Recently two new CEO’s joined different surfwear companies and clearly chose different waves.
On the 9th May 2012, Billabong appointed Launa Inman as the new company CEO. Launa was previously the CEO of Target Australia where she did an impressive job delivering solid growth in a very competitive environment. However the market was not happy with the appointment. Shares fell on the announcement of Launa’s appointment with the market questioning the related skill set to the surfwear industry. Since the announcement Launa has had to deal with a difficult capital raising, massive write down and had no less than six takeover proposals from four different companies.
A quick paddle onto another wave, on the other side of the Atlantic, Quiksilver recently announced the appointment of Andy Mooney as the new CEO. WOW – the market loves Andy. Andy was formerly with Disney and Nike, which just like Launa, has a strong surf pedigree. O wait ….. but according to the market the actually does not matter. In Andy’s first 4 weeks as CEO the company’s stock has risen almost 50%. However Andy had already picked the right wave as the market was pricing considerable growth for Quiksilver prior to Andy’s appointment.
Nice wave Andy!
So why is it that two people with non-surf industry backgrounds can join similar companies and yet see dramatically different results? The reality is the companies themselves have been riding different waves.
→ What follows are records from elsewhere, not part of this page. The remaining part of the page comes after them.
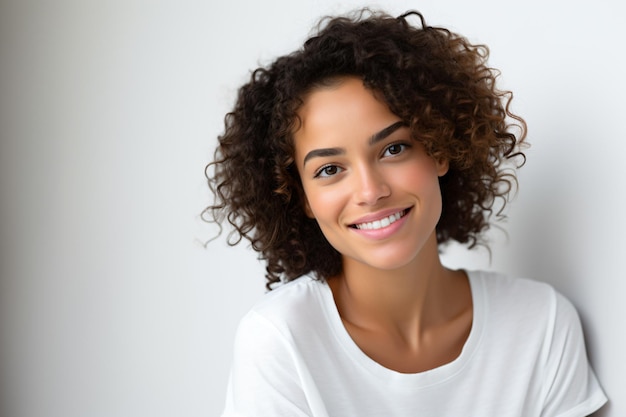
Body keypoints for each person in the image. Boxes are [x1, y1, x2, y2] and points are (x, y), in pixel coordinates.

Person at [205, 9, 607, 417]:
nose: (370, 191)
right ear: (302, 198)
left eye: (393, 149)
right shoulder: (281, 340)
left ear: (439, 149)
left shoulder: (540, 323)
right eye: (329, 170)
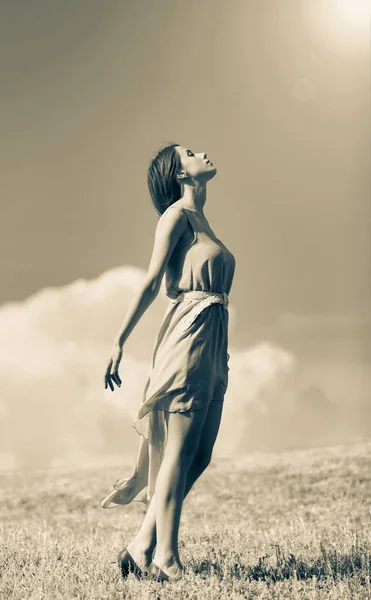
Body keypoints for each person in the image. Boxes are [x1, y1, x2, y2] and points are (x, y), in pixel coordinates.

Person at [102, 142, 236, 582]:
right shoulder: (176, 215)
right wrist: (119, 340)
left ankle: (140, 545)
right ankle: (165, 556)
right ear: (181, 175)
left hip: (214, 337)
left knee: (200, 453)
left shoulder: (202, 220)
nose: (203, 153)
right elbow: (151, 279)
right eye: (191, 152)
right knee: (180, 450)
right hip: (189, 334)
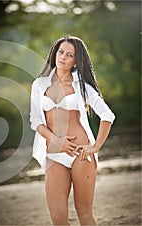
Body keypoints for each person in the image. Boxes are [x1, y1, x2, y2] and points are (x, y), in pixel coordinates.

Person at [30, 36, 115, 225]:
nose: (63, 57)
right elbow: (35, 121)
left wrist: (95, 146)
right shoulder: (39, 85)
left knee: (83, 211)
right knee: (58, 218)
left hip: (81, 152)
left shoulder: (82, 87)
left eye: (70, 55)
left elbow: (108, 116)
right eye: (61, 52)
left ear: (76, 61)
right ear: (54, 53)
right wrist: (56, 140)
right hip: (54, 153)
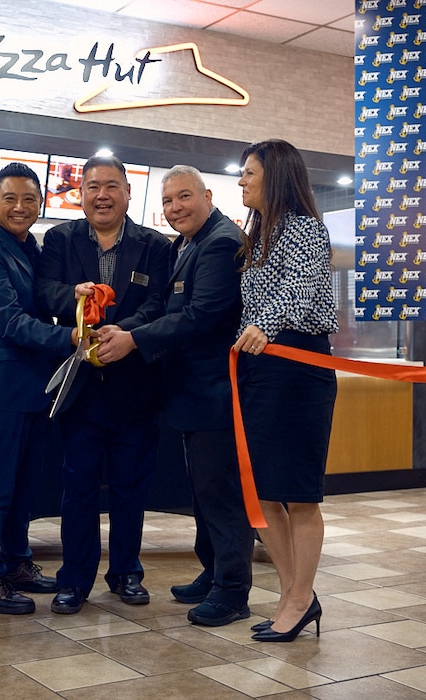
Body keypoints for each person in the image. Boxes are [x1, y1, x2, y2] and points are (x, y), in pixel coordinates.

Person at [95, 165, 255, 626]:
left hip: (215, 393)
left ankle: (232, 590)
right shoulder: (187, 243)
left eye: (183, 197)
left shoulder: (221, 242)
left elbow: (201, 315)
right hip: (189, 392)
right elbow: (167, 309)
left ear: (207, 195)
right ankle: (214, 571)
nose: (175, 208)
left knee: (219, 493)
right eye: (167, 202)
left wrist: (134, 340)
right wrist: (128, 329)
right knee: (202, 491)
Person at [37, 154, 171, 615]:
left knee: (132, 487)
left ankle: (127, 572)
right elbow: (45, 291)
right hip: (80, 388)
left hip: (136, 386)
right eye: (93, 186)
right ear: (81, 193)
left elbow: (160, 303)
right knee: (78, 489)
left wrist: (126, 336)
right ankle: (74, 579)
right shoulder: (59, 239)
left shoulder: (155, 245)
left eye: (111, 186)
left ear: (128, 192)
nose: (102, 195)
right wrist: (73, 300)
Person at [232, 139, 338, 642]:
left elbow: (295, 294)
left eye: (248, 173)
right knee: (263, 491)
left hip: (298, 369)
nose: (241, 182)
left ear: (274, 177)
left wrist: (264, 325)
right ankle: (295, 595)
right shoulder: (260, 234)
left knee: (297, 493)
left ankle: (299, 597)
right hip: (261, 367)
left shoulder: (305, 230)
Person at [0, 162, 77, 614]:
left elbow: (48, 297)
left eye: (30, 199)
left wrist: (79, 297)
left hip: (34, 389)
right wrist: (68, 337)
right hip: (0, 391)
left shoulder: (31, 248)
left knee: (24, 486)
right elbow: (9, 321)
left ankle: (17, 563)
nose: (20, 207)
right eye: (10, 198)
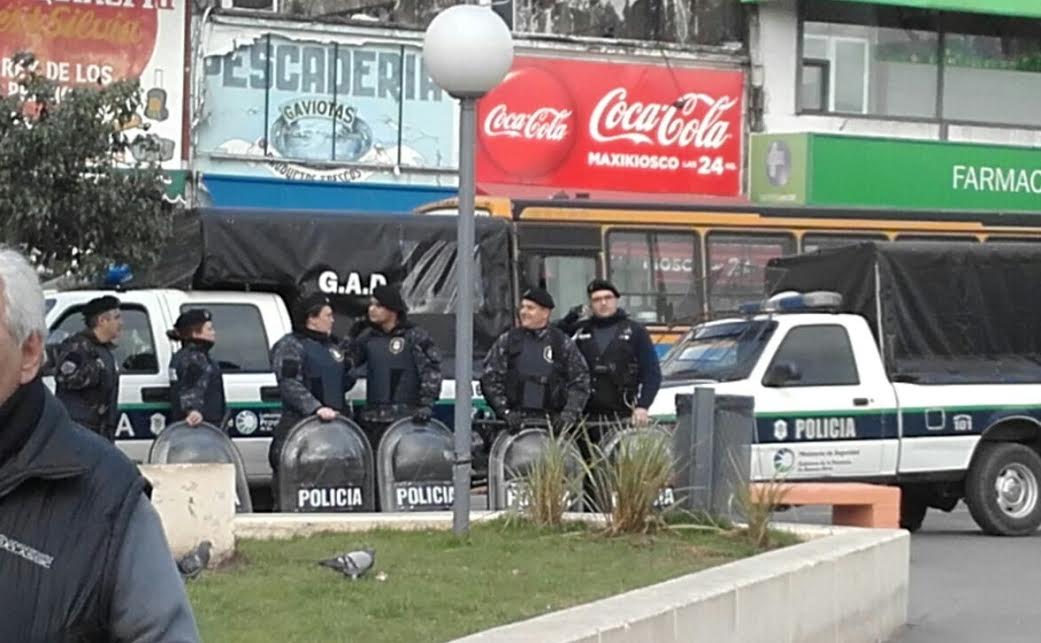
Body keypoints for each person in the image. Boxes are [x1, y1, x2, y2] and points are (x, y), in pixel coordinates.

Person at [0, 245, 200, 641]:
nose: (118, 325)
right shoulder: (83, 350)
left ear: (29, 353)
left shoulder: (108, 504)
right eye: (112, 318)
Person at [268, 293, 356, 504]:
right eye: (327, 315)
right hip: (300, 426)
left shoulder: (334, 347)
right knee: (296, 482)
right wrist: (315, 408)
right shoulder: (291, 345)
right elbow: (289, 383)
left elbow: (343, 381)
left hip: (334, 427)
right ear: (312, 318)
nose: (332, 320)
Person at [480, 287, 590, 434]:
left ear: (545, 313)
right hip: (515, 426)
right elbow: (490, 379)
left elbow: (580, 381)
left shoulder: (561, 343)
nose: (524, 312)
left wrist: (567, 416)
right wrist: (505, 412)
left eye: (530, 308)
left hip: (552, 426)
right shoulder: (508, 341)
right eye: (522, 307)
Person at [348, 284, 443, 451]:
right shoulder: (369, 338)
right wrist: (351, 336)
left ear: (392, 309)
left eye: (378, 305)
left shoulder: (414, 335)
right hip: (373, 421)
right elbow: (344, 363)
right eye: (370, 305)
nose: (371, 310)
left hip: (405, 420)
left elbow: (430, 371)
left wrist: (426, 404)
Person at [562, 279, 662, 436]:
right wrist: (569, 318)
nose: (603, 303)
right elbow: (551, 337)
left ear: (616, 300)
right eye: (596, 299)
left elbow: (652, 373)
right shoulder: (580, 330)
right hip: (584, 418)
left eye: (607, 298)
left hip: (621, 416)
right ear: (590, 305)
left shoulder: (636, 331)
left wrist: (643, 406)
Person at [54, 294, 123, 441]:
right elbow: (66, 377)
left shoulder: (104, 351)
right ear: (102, 321)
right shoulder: (77, 347)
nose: (121, 323)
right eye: (116, 318)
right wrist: (96, 372)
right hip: (79, 432)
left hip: (100, 433)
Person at [168, 308, 227, 429]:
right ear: (195, 333)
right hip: (202, 429)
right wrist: (193, 410)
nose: (214, 332)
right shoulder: (195, 358)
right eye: (209, 329)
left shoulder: (181, 356)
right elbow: (191, 386)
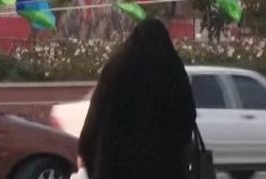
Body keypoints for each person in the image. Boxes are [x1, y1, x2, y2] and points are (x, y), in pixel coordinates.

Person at [78, 18, 198, 179]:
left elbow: (97, 112)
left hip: (116, 164)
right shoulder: (172, 70)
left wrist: (84, 149)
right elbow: (187, 115)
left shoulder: (117, 68)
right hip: (164, 166)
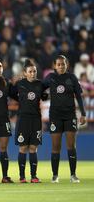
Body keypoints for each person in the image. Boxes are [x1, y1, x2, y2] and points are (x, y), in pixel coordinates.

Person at [43, 55, 86, 183]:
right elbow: (39, 88)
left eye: (63, 64)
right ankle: (55, 175)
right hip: (55, 116)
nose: (61, 66)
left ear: (67, 65)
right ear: (54, 66)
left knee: (71, 145)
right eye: (59, 64)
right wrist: (43, 95)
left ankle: (73, 175)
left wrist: (83, 114)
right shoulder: (50, 77)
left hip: (70, 116)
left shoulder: (71, 78)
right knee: (56, 146)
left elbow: (78, 96)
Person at [11, 59, 46, 183]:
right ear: (25, 73)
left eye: (34, 71)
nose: (33, 73)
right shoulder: (20, 84)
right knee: (23, 147)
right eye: (30, 71)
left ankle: (34, 176)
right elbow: (12, 93)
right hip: (23, 119)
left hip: (35, 119)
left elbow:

The following is a very good summary of what went wrong at Billabong from the website SmartCompany:
“Inman says Billabong did not make a mistake going into retail; but it did make mistakes in the way it did so. The result? The company has already closed 58 stores, reducing store numbers to 634, and intends to close another 82 in the current financial year. Paying out leases on closed stores, selling off the inventory at reduced prices, then the reduction in sales from fewer outlets and the partial sale of Nixon all contributed to the significant and exceptional items. Then a big American customer, PacSun dropped Billabong and started making its own house brand.When sales fell, the company slashed its marketing budget. “In our quest to save profit, we cut our marketing budget, but that reduced our sales,” Inman told analysts and investors today, shouldering responsibility for a decision taken before her time. “Then, because of poor sales, we ended up with excess stock and had to mark it down.”
Quiksilver, on the other hand, stuck to its core and the investment in World Champion Kelly Slater as the brand ambassador, helped drive the brand. Additionally the success of the DC Shoes brand as well as the recovery, albeit slow, of Roxy have all aided in the success of the overall Quiksilver company.
A quick view of some numbers shows the impact of the differences of the strategies. At the macro level, life for the two companies appears fairly similar.
However a little further down the P&L the sea becomes very rough for Billabong.
And finally a couple of stand-out lines in the Cash Flow statement
Put simply, Billabong is broken and Quiksilver is not. Launa paddled into the wrong wave and Andy the right one. Launa is going to have to paddle 10X harder than Andy. Sure Andy will have his pressure to improve Quiksilvers’s performance but he has caught a much MUCH better wave.
At some stage in our career we will all face a similar choice. It may not be to run a surfwear company but it will be about choosing the right role. The saying, “you have to be in the right place at the right time” is never truer than when making a decision regarding your next role appointment. Choose the right wave and the sky’s the limit. Choose the wrong wave and you can get dumped. Painfully.